A surface reading of this book may make many people determine that it has little or no direct application to a modern American life. After all, there is little likelihood that our country will soon undergo the tremendous shifts in power base that was seen in Afghanistan during the time period of this book. However, the underlying themes of development, betrayal and survival are applicable to anyone anywhere. The Kite Runner is a book that offers its readers a great deal of insight into elements of life that we may otherwise be unaware of. This is true in the degree to which the author is able to introduce us into the culture and history of his birth country. Rather than battling with our natural suspicion and avoidance of the subject, Hosseini eases us into the subject by involving us in the intimate lives of two young boys born on opposite sides of a racial divide – something most Americans are still sorely conscious of having occurred in our own south not so long ago. More than just introducing us to his people and the issues they’ve faced as a nation, Hosseini makes this personal to us and begins to introduce us to ourselves in the process. His lengthy digressions into his own impressions serve to show us how it’s done and remind us that it’s something that should be done once in a while as a means of staying true to one’s heart. While his character had a constant guilty reminder to keep him aware of his actions and their consequences, most of us don’t need to think about it so consistently and often let it slip. When we suddenly find ourselves drifting far from our intended course or lost in unfamiliar waters, we have a difficult time adjusting because we are not grounded within ourselves. Ultimately, the book teaches us how to know ourselves through learning about others.

Works Cited

“Afghanistan’s Turbulent History.” BBC News. (2000). Web.

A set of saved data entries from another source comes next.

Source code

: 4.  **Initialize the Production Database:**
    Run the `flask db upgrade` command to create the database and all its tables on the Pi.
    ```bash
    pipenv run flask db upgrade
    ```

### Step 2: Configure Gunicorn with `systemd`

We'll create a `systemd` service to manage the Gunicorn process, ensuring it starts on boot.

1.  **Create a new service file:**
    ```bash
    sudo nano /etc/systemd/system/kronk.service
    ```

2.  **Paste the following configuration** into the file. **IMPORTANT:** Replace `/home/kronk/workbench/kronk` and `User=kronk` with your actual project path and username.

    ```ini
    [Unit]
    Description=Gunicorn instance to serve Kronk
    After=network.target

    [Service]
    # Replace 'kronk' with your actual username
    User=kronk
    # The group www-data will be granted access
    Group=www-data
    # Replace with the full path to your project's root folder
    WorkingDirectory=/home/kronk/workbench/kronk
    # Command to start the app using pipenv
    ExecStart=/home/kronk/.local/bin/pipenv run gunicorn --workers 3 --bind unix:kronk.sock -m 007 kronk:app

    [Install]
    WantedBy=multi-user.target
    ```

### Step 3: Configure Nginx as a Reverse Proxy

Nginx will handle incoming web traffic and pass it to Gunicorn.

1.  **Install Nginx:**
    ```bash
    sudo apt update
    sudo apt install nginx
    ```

Champ, Bob. “Review: The Kite Runner.” Derkeiler. (2008). Web.

Cordovez, Diego & Selig S. Harrison. Out of Afghanistan: The Inside Story of the Soviet Withdrawal. Oxford: Oxford University Press, 1995.

Hosseini, Khaled. The Kite Runner. New York: Riverhead Books, 2003.

Wood, Michael A. “The Kite Runner: Khaled Hosseini’s Tale of Betrayal, Trial and Redemption.” Associated Content. (2009). Web.